* What you should do
Reproduce each line of the material that follows, word for word.

---------- Data supplied

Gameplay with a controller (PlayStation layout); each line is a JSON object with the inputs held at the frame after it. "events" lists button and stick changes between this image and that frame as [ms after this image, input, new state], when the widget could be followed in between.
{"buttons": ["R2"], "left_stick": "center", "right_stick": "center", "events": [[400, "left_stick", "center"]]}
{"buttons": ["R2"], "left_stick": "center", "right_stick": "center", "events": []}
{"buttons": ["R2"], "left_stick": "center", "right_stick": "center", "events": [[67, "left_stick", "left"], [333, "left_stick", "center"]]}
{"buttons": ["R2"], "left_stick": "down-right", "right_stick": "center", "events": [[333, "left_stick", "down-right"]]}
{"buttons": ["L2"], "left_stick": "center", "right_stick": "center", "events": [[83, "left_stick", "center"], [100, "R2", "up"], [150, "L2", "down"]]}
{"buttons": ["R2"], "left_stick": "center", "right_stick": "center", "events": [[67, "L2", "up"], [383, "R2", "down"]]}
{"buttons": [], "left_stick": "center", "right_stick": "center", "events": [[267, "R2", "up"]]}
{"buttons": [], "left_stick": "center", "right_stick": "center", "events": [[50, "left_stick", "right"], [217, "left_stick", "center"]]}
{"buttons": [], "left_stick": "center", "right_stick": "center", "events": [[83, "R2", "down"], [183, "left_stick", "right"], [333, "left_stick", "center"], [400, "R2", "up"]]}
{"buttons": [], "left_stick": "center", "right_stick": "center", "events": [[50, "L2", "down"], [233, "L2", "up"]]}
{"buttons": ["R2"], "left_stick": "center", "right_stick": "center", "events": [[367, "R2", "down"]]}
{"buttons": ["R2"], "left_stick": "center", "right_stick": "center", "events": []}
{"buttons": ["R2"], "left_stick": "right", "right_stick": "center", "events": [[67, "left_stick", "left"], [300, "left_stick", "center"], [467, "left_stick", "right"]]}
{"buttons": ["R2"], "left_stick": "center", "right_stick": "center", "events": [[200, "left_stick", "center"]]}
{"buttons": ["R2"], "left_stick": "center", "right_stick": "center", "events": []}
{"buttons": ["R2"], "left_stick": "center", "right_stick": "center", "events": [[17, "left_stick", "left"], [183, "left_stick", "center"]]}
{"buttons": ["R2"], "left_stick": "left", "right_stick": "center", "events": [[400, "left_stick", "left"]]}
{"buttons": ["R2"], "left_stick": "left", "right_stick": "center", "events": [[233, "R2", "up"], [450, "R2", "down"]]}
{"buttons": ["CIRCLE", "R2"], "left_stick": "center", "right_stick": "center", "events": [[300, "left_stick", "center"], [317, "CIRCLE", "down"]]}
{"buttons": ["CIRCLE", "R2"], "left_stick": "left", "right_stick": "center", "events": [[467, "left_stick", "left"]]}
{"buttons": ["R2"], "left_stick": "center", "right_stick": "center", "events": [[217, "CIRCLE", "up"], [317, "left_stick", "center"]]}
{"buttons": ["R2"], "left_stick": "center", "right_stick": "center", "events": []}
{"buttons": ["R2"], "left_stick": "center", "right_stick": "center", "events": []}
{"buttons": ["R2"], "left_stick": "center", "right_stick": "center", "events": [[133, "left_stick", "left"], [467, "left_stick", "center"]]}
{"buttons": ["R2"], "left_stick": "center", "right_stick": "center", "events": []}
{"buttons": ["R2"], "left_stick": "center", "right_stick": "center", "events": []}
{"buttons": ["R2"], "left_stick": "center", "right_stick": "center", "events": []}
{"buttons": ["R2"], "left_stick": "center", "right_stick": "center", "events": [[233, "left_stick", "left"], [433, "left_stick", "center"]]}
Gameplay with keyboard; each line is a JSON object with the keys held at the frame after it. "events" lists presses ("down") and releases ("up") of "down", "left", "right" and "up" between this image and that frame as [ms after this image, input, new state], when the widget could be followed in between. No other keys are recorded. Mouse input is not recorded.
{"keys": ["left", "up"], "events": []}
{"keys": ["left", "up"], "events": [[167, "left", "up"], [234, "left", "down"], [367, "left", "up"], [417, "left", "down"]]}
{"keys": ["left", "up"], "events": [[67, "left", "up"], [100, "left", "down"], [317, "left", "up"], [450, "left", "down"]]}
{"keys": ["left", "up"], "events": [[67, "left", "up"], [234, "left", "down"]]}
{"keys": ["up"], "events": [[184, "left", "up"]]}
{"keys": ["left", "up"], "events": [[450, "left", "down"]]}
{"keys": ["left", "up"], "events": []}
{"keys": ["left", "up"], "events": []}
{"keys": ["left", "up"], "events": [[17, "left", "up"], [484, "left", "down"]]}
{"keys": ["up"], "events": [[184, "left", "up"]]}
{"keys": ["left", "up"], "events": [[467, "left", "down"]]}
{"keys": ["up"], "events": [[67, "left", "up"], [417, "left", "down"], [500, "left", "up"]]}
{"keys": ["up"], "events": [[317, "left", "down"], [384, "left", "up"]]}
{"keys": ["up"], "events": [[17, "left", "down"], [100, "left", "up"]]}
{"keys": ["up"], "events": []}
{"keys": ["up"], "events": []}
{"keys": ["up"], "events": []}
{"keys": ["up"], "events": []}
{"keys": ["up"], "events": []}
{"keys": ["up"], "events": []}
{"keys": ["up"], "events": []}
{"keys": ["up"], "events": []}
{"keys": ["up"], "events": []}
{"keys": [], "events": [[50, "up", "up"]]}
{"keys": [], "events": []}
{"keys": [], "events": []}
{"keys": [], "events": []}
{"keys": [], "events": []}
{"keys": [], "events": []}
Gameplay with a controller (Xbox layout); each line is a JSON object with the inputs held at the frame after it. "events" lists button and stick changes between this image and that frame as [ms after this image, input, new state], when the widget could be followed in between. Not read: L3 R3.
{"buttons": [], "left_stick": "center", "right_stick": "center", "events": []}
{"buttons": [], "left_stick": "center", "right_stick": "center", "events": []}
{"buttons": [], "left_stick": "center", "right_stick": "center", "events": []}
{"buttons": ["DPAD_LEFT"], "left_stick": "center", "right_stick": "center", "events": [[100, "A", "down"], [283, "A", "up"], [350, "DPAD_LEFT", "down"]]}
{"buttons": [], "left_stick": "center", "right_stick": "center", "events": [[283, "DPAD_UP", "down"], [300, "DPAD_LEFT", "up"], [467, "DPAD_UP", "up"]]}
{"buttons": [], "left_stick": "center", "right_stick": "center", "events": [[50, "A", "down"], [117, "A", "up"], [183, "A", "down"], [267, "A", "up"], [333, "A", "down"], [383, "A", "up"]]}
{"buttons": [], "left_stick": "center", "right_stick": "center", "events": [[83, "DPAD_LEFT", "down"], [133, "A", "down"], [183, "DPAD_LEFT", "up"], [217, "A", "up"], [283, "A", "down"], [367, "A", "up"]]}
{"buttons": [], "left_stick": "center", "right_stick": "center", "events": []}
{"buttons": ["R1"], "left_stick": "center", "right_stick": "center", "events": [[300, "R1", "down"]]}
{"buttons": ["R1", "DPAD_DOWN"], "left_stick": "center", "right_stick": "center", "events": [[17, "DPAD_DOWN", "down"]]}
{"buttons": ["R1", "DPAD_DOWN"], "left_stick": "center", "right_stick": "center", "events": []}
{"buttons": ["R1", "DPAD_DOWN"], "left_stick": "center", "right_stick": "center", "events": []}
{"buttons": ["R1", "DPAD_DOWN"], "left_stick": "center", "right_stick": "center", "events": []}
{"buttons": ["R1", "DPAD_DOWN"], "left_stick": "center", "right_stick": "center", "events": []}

--------------------

* Finished exercise
Gameplay with a controller (PlayStation layout); each line is a JSON object with the inputs held at the frame after it. "events" lists button and stick changes between this image and that frame as [ms after this image, input, new state], when the widget could be followed in between.
{"buttons": ["R2"], "left_stick": "center", "right_stick": "center", "events": [[400, "left_stick", "center"]]}
{"buttons": ["R2"], "left_stick": "center", "right_stick": "center", "events": []}
{"buttons": ["R2"], "left_stick": "center", "right_stick": "center", "events": [[67, "left_stick", "left"], [333, "left_stick", "center"]]}
{"buttons": ["R2"], "left_stick": "down-right", "right_stick": "center", "events": [[333, "left_stick", "down-right"]]}
{"buttons": ["L2"], "left_stick": "center", "right_stick": "center", "events": [[83, "left_stick", "center"], [100, "R2", "up"], [150, "L2", "down"]]}
{"buttons": ["R2"], "left_stick": "center", "right_stick": "center", "events": [[67, "L2", "up"], [383, "R2", "down"]]}
{"buttons": [], "left_stick": "center", "right_stick": "center", "events": [[267, "R2", "up"]]}
{"buttons": [], "left_stick": "center", "right_stick": "center", "events": [[50, "left_stick", "right"], [217, "left_stick", "center"]]}
{"buttons": [], "left_stick": "center", "right_stick": "center", "events": [[83, "R2", "down"], [183, "left_stick", "right"], [333, "left_stick", "center"], [400, "R2", "up"]]}
{"buttons": [], "left_stick": "center", "right_stick": "center", "events": [[50, "L2", "down"], [233, "L2", "up"]]}
{"buttons": ["R2"], "left_stick": "center", "right_stick": "center", "events": [[367, "R2", "down"]]}
{"buttons": ["R2"], "left_stick": "center", "right_stick": "center", "events": []}
{"buttons": ["R2"], "left_stick": "right", "right_stick": "center", "events": [[67, "left_stick", "left"], [300, "left_stick", "center"], [467, "left_stick", "right"]]}
{"buttons": ["R2"], "left_stick": "center", "right_stick": "center", "events": [[200, "left_stick", "center"]]}
{"buttons": ["R2"], "left_stick": "center", "right_stick": "center", "events": []}
{"buttons": ["R2"], "left_stick": "center", "right_stick": "center", "events": [[17, "left_stick", "left"], [183, "left_stick", "center"]]}
{"buttons": ["R2"], "left_stick": "left", "right_stick": "center", "events": [[400, "left_stick", "left"]]}
{"buttons": ["R2"], "left_stick": "left", "right_stick": "center", "events": [[233, "R2", "up"], [450, "R2", "down"]]}
{"buttons": ["CIRCLE", "R2"], "left_stick": "center", "right_stick": "center", "events": [[300, "left_stick", "center"], [317, "CIRCLE", "down"]]}
{"buttons": ["CIRCLE", "R2"], "left_stick": "left", "right_stick": "center", "events": [[467, "left_stick", "left"]]}
{"buttons": ["R2"], "left_stick": "center", "right_stick": "center", "events": [[217, "CIRCLE", "up"], [317, "left_stick", "center"]]}
{"buttons": ["R2"], "left_stick": "center", "right_stick": "center", "events": []}
{"buttons": ["R2"], "left_stick": "center", "right_stick": "center", "events": []}
{"buttons": ["R2"], "left_stick": "center", "right_stick": "center", "events": [[133, "left_stick", "left"], [467, "left_stick", "center"]]}
{"buttons": ["R2"], "left_stick": "center", "right_stick": "center", "events": []}
{"buttons": ["R2"], "left_stick": "center", "right_stick": "center", "events": []}
{"buttons": ["R2"], "left_stick": "center", "right_stick": "center", "events": []}
{"buttons": ["R2"], "left_stick": "center", "right_stick": "center", "events": [[233, "left_stick", "left"], [433, "left_stick", "center"]]}
Gameplay with keyboard; each line is a JSON object with the keys held at the frame after it. "events" lists presses ("down") and releases ("up") of "down", "left", "right" and "up" between this image and that frame as [ms after this image, input, new state], when the widget could be followed in between. No other keys are recorded. Mouse input is not recorded.
{"keys": ["left", "up"], "events": []}
{"keys": ["left", "up"], "events": [[167, "left", "up"], [234, "left", "down"], [367, "left", "up"], [417, "left", "down"]]}
{"keys": ["left", "up"], "events": [[67, "left", "up"], [100, "left", "down"], [317, "left", "up"], [450, "left", "down"]]}
{"keys": ["left", "up"], "events": [[67, "left", "up"], [234, "left", "down"]]}
{"keys": ["up"], "events": [[184, "left", "up"]]}
{"keys": ["left", "up"], "events": [[450, "left", "down"]]}
{"keys": ["left", "up"], "events": []}
{"keys": ["left", "up"], "events": []}
{"keys": ["left", "up"], "events": [[17, "left", "up"], [484, "left", "down"]]}
{"keys": ["up"], "events": [[184, "left", "up"]]}
{"keys": ["left", "up"], "events": [[467, "left", "down"]]}
{"keys": ["up"], "events": [[67, "left", "up"], [417, "left", "down"], [500, "left", "up"]]}
{"keys": ["up"], "events": [[317, "left", "down"], [384, "left", "up"]]}
{"keys": ["up"], "events": [[17, "left", "down"], [100, "left", "up"]]}
{"keys": ["up"], "events": []}
{"keys": ["up"], "events": []}
{"keys": ["up"], "events": []}
{"keys": ["up"], "events": []}
{"keys": ["up"], "events": []}
{"keys": ["up"], "events": []}
{"keys": ["up"], "events": []}
{"keys": ["up"], "events": []}
{"keys": ["up"], "events": []}
{"keys": [], "events": [[50, "up", "up"]]}
{"keys": [], "events": []}
{"keys": [], "events": []}
{"keys": [], "events": []}
{"keys": [], "events": []}
{"keys": [], "events": []}
Gameplay with a controller (Xbox layout); each line is a JSON object with the inputs held at the frame after it. "events" lists button and stick changes between this image and that frame as [ms after this image, input, new state], when the widget could be followed in between. Not read: L3 R3.
{"buttons": [], "left_stick": "center", "right_stick": "center", "events": []}
{"buttons": [], "left_stick": "center", "right_stick": "center", "events": []}
{"buttons": [], "left_stick": "center", "right_stick": "center", "events": []}
{"buttons": ["DPAD_LEFT"], "left_stick": "center", "right_stick": "center", "events": [[100, "A", "down"], [283, "A", "up"], [350, "DPAD_LEFT", "down"]]}
{"buttons": [], "left_stick": "center", "right_stick": "center", "events": [[283, "DPAD_UP", "down"], [300, "DPAD_LEFT", "up"], [467, "DPAD_UP", "up"]]}
{"buttons": [], "left_stick": "center", "right_stick": "center", "events": [[50, "A", "down"], [117, "A", "up"], [183, "A", "down"], [267, "A", "up"], [333, "A", "down"], [383, "A", "up"]]}
{"buttons": [], "left_stick": "center", "right_stick": "center", "events": [[83, "DPAD_LEFT", "down"], [133, "A", "down"], [183, "DPAD_LEFT", "up"], [217, "A", "up"], [283, "A", "down"], [367, "A", "up"]]}
{"buttons": [], "left_stick": "center", "right_stick": "center", "events": []}
{"buttons": ["R1"], "left_stick": "center", "right_stick": "center", "events": [[300, "R1", "down"]]}
{"buttons": ["R1", "DPAD_DOWN"], "left_stick": "center", "right_stick": "center", "events": [[17, "DPAD_DOWN", "down"]]}
{"buttons": ["R1", "DPAD_DOWN"], "left_stick": "center", "right_stick": "center", "events": []}
{"buttons": ["R1", "DPAD_DOWN"], "left_stick": "center", "right_stick": "center", "events": []}
{"buttons": ["R1", "DPAD_DOWN"], "left_stick": "center", "right_stick": "center", "events": []}
{"buttons": ["R1", "DPAD_DOWN"], "left_stick": "center", "right_stick": "center", "events": []}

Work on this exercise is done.